Das erzähle ich, weil ich denke, dass die Mechanismen bei Adipositas die gleichen sind. Vermutlich ist einiges dran an dem, was Biggi schreibt. Wird man von manchen (nicht von allen) als eine Art Verräter*in wahrgenommen, weil man das gemeinsame Leid verlässt? Und der andere den Ausweg (noch) nicht sieht? Und weil diejenigen, die es (noch) nicht geschafft haben, vor Augen geführt bekommen: Die hat was geschafft, woran ich bisher immer gescheitert bin? Vermutlich steckt hinter so viel Boshaftigkeit, Neid und der Unfähigkeit, sich mitzufreuen, ganz viel Verbitterung und Angst. Leider schaffen es nicht alle, diese Angst zu reflektieren und die Verantwortung dafür zu übernehmen. Daher ist es der Ausweg, um sich wieder Erleichterung zu verschaffen, dem anderen wo es nur geht, irgendwelche Spitzen der Missgunst zu verpassen. Das erklärt auch die Genugtuung, wenn der andere nach erfolgreicher Abnahme wieder zunimmt.
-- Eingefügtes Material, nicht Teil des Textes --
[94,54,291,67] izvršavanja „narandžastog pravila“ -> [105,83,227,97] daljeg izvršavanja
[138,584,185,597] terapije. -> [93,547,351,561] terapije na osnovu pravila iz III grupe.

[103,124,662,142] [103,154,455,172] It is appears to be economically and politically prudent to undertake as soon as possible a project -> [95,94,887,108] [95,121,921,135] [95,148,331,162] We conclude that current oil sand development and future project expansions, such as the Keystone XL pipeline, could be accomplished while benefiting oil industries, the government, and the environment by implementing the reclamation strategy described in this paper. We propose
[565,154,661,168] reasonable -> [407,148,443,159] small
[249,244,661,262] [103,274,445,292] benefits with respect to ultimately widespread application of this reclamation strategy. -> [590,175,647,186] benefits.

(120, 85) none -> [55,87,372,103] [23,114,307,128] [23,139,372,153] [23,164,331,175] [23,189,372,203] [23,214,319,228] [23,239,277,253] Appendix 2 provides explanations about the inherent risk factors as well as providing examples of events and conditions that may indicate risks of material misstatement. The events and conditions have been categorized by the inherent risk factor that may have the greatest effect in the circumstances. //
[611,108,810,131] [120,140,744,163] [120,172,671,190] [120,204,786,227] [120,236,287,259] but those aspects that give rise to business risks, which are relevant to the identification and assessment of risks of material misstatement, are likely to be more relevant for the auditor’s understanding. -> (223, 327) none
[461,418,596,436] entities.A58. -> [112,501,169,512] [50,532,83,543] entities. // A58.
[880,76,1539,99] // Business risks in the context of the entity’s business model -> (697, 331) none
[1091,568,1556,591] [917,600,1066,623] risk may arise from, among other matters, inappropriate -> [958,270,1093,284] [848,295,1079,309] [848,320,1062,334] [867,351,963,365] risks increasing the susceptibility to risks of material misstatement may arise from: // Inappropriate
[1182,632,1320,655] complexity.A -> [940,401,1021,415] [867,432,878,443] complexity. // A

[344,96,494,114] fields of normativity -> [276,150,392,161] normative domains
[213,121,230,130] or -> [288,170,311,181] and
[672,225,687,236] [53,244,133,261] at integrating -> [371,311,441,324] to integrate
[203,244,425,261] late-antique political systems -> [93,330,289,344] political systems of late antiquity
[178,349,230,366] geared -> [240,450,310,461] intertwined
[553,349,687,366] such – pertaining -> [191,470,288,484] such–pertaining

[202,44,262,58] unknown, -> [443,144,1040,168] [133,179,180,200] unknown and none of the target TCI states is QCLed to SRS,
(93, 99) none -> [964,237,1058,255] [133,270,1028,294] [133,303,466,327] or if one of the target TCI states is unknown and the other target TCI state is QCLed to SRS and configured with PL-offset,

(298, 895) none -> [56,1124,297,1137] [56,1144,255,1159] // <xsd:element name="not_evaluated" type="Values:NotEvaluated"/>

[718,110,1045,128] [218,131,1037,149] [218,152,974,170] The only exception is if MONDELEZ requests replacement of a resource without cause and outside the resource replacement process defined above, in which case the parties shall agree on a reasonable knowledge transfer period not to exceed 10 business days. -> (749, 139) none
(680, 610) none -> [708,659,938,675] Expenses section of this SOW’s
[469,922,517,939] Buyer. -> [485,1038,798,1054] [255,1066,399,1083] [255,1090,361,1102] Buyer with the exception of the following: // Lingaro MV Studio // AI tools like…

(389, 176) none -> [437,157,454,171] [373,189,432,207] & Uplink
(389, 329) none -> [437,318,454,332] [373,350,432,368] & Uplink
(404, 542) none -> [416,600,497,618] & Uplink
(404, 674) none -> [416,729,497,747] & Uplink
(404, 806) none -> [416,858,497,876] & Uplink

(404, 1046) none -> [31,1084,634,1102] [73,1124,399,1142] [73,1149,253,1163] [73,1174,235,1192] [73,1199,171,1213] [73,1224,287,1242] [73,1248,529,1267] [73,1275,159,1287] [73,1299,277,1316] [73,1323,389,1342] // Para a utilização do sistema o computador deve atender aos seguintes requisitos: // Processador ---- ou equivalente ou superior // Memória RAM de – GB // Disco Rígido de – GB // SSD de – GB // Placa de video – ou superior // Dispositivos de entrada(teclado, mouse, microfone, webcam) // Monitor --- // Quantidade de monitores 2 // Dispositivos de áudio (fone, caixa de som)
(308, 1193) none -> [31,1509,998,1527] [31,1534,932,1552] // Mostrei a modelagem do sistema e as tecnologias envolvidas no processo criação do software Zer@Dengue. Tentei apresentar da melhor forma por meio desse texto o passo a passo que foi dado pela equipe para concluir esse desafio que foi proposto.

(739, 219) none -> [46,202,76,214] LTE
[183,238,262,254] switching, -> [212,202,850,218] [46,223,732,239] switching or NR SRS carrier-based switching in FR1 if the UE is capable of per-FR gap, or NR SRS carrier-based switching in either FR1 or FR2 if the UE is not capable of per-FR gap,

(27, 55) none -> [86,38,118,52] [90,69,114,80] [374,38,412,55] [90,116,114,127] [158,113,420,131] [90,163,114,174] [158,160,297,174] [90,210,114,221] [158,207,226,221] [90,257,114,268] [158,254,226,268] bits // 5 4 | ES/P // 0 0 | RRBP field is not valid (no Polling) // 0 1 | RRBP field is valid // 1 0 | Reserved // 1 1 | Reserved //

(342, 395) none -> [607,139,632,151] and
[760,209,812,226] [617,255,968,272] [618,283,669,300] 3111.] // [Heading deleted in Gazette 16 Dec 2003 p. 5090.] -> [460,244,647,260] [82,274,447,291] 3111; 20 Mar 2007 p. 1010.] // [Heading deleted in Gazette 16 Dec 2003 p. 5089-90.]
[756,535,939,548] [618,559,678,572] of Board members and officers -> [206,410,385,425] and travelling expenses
Die Welt ist wieder in Ordnung, es liegt doch nicht an meinem Versagen, der/die andere hat es letztendlich ja doch nicht geschafft.
Ich sehe es daher ähnlich wie Mufflon. Ohne dieses Verhalten schönreden und bagatellisieren zu wollen: Vielleicht hilft es sich bewusst zu machen, dass das eher ein Ausdruck von Verzweiflung und Feststecken ist. Mein ehemaliger bester Freund (der leider die zweite Haarnadelkurve auch nicht gekriegt hat) hat bei irgendwelchen Anspielungen Dritter auf mich (egal welchen Themas) immer gesagt: "Der/Die meint Dich nicht. Sondern sich selbst." Mir das zu sagen hat mir oft geholfen, mich nicht persönlich getroffen zu fühlen.
Mit solchen Personen umgeben sein möchte ich freiwillig allerdings auch nicht. Das zieht zuviel Energie.